Notably, the debug ports don’t given unrestriced access to the module’s internals. It’s still a Chisel IO port, so it has to play by the same rules. For this purpose, that means that accessing, say, a particular memory location involves poking a debug address register with the right value and then peeking a different debug register to get the value. The debug ports only support reading data at the moment, but I don’t think there’s any reason why they couldn’t support writing as well. There just hasn’t been any reason for it so far.

Reading Test Data from Files

The processor won’t do much without a program, which means we need a way to set the initial state of the machine. In a real system, we can assume that the program counter is reset to a fixed value (the reset vector) and the memory contains at least a minimal program that sets up everything else (the bootloader). These dependencies lie beyond the scope of the processor itself and may be satisfied by, for example, flashing the memory using an external circuit. In the virtual environment of ChiselSim, we still must satisfy these dependencies, and perilus accomplishes this by reading memory and register file images from the filesystem. Chisel provides an experimental feature for this purpose, which it translates into corresponding SystemVerilog code.

I found this to be a little annoying for two reasons. One is that it would be nice to instead provide, for example, an ArrayBuffer of the proper type and have Chisel handle the details of getting them into SystemVerilog. I intend to explore creating a helper function for this in the future so we don’t have to keep an assets/ directory in the repo with files for every test. The other reason is that there isn’t any warning output when the specified path doesn’t exist. This again can be handled in user code, but it would be nice if it existed by default.

It was interesting to find that Chisel (or more probably the underlying simulator backend) initializes the memory with deterministic random values if no other initializer is provided.
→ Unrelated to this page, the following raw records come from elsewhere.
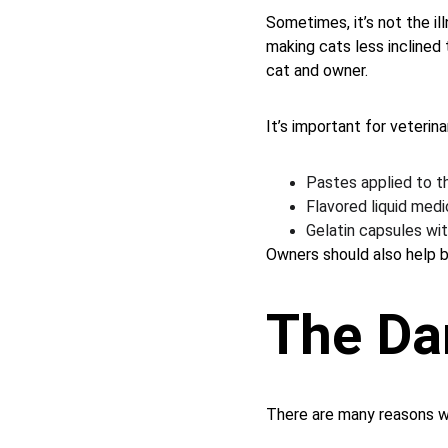
Sometimes, it’s not the i
making cats less inclined
cat and owner.
It’s important for veterin
Pastes applied to the
Flavored liquid medi
Gelatin capsules wit
Owners should also help by
The Da
There are many reasons w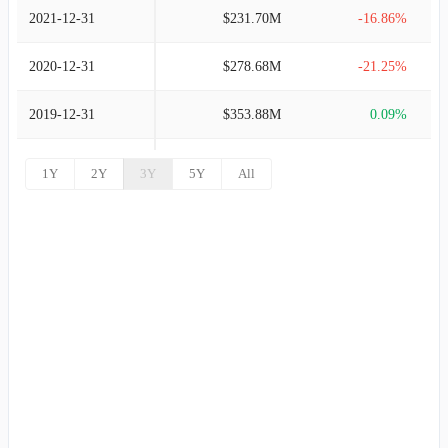
2021-12-31
$231.70M
-16.86%
2020-12-31
$278.68M
-21.25%
2019-12-31
$353.88M
0.09%
2018-12-31
$353.57M
9.41%
1Y
2Y
3Y
5Y
All
2017-12-31
$323.15M
16.45%
2016-12-31
$277.51M
6.80%
2015-12-31
$259.84M
25.74%
2014-12-31
$206.65M
54.26%
2013-12-31
$133.96M
67.68%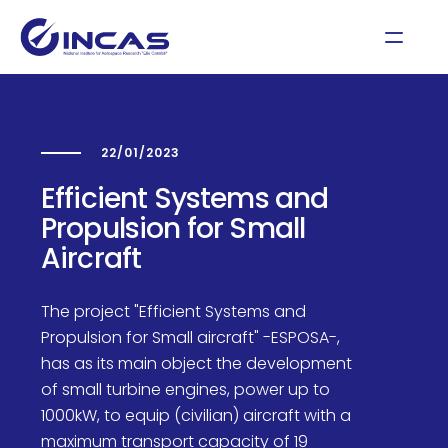
22/01/2023
Efficient Systems and
Propulsion for Small
Aircraft
The project "Efficient Systems and
Propulsion for Small aircraft" -ESPOSA-,
has as its main object the development
of small turbine engines, power up to
1000kW, to equip (civilian) aircraft with a
maximum transport capacity of 19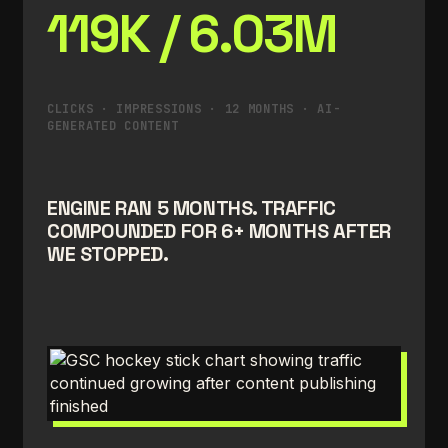
119K / 6.03M
CLICKS · IMPRESSIONS · 12 MONTHS · AI-
GENERATED CONTENT
ENGINE RAN 5 MONTHS. TRAFFIC
COMPOUNDED FOR 6+ MONTHS AFTER
WE STOPPED.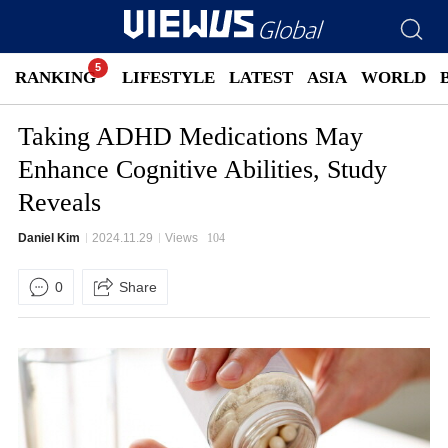
RANKING
LIFESTYLE
LATEST
ASIA
WORLD
Taking ADHD Medications May
Enhance Cognitive Abilities, Study
Reveals
Daniel Kim
2024.11.29
Views
104
0
Share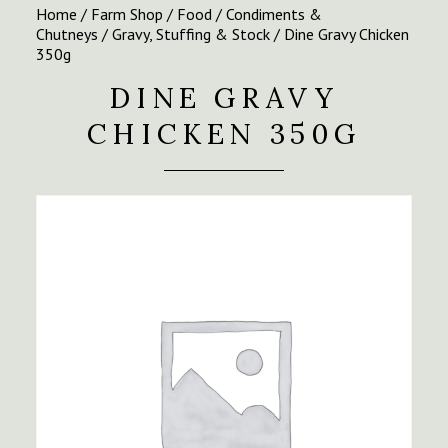
Home
/
Farm Shop
/
Food
/
Condiments &
Chutneys
/
Gravy, Stuffing & Stock
/ Dine Gravy Chicken
350g
DINE GRAVY
CHICKEN 350G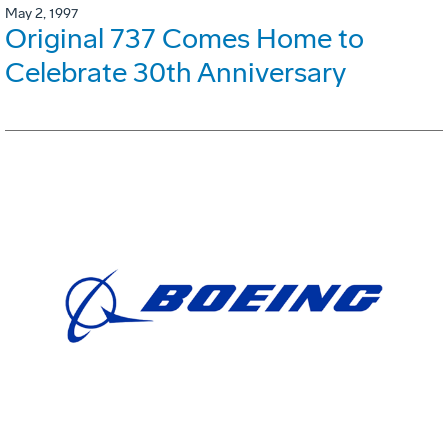
May 2, 1997
Original 737 Comes Home to
Celebrate 30th Anniversary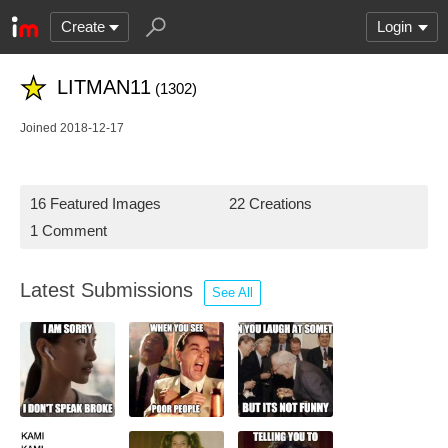
Create
Login
LITMAN11
(1302)
Joined 2018-12-17
16 Featured Images
22 Creations
1 Comment
Latest Submissions
See All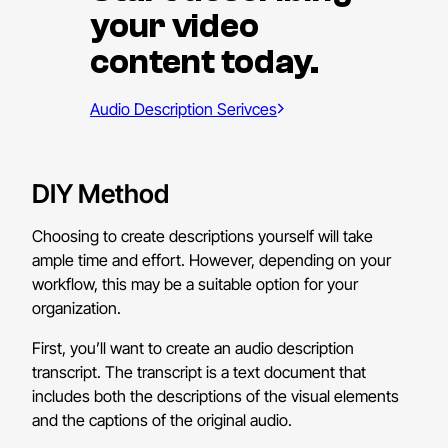
your video
content today.
Audio Description Serivces
DIY Method
Choosing to create descriptions yourself will take
ample time and effort. However, depending on your
workflow, this may be a suitable option for your
organization.
First, you’ll want to create an audio description
transcript. The transcript is a text document that
includes both
the descriptions of the visual elements
and the captions of the original audio.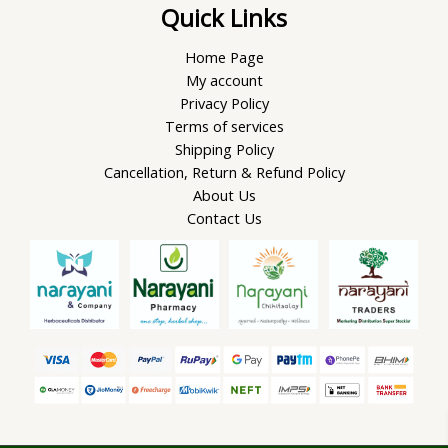
Quick Links
Home Page
My account
Privacy Policy
Terms of services
Shipping Policy
Cancellation, Return & Refund Policy
About Us
Contact Us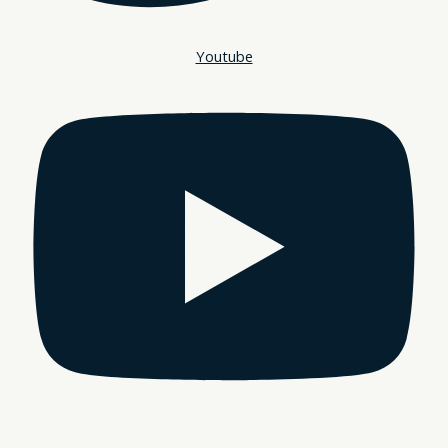
Youtube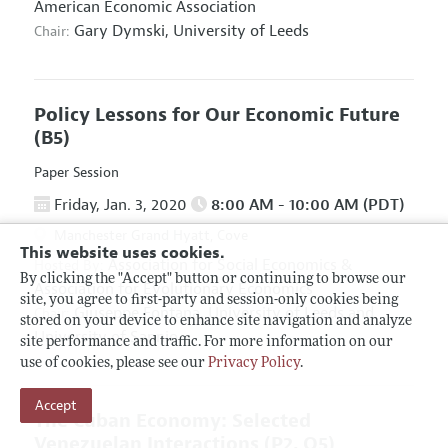
American Economic Association
Gary Dymski,
University of Leeds
Chair:
Policy Lessons for Our Economic Future
(B5)
Paper Session
Friday, Jan. 3, 2020
8:00 AM - 10:00 AM (PDT)
Manchester Grand Hyatt, Cove
This website uses cookies.
Association for Social Economics
&
Hosted By:
By clicking the "Accept" button or continuing to browse our
Association for Evolutionary Economics
site, you agree to first-party and session-only cookies being
Giuseppe Fontana,
University of Leeds and
Chair:
stored on your device to enhance site navigation and analyze
University of Sannio
site performance and traffic. For more information on our
use of cookies, please see our
Privacy Policy
.
Accept
The Cuban Economy: Selected
Venezuelan Interactions
(P2, O5)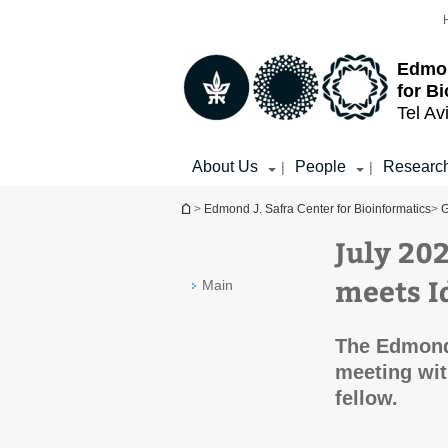
Top
Main
menu
Content
Edmon
for B
Tel Av
About Us
People
Researc
|
|
You are here
>
Edmond J. Safra Center for Bioinformatics
>
G
July 20
meets I
Main
The Edmond 
meeting wit
fellow.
This is a good representation of actual hardware in that it discourages the assumption of a particular value on reset.

Executing the First Instruction

With all these prerequisites in place, the first actual instruction test was easy enough. The reset vector is 0x0, so I manually assembled a lw instruction and placed it in a new memory file at that location, with the rest being random values. I also created a register file containing all zeros except for the register containing the base pointer for the load (that is, the register specified by the instruction’s rs1 field). The test computes the memory location to be loaded and retrieves that value. Then, it steps the clock several times to fully execute the instruction. Finally, it verifies that the expected value has been copied from memory into the specified rd register. If all the expects pass, then we can be confident that we’ve executed the load. The test technically doesn’t check all possible side effects, and maybe it should, but it at least checks the source and destination registers and the specified memory location.

Yesterday afternoon, Brady and I had a lovely time adding a test for the sw instruction as well. We mostly got this instruction for free in the Harris design. We also tried to add beq, but we ran into some issue related to management of the program counter. I probably wrote a bug somewhere, so we’ll just need to track it down before continuing.

Tests for the remaining RV32I instructions are likely to take the same form as the ones we’ve written so far. In fact, there will probably be a lot of opportunities for factoring out common test logic into helper functions. I’d like to end up with individual tests for each instruction, which will be tedious but probably quite helpful as we make improvements over time. As we go along I’m sure we’ll also add tests for simple programs too. In the longer term I’m interested in decoupling the system from ChiselSim for more complicated tests, with the eventual goal of adding memory-mapped IO peripherals and getting closer to something like a real computer.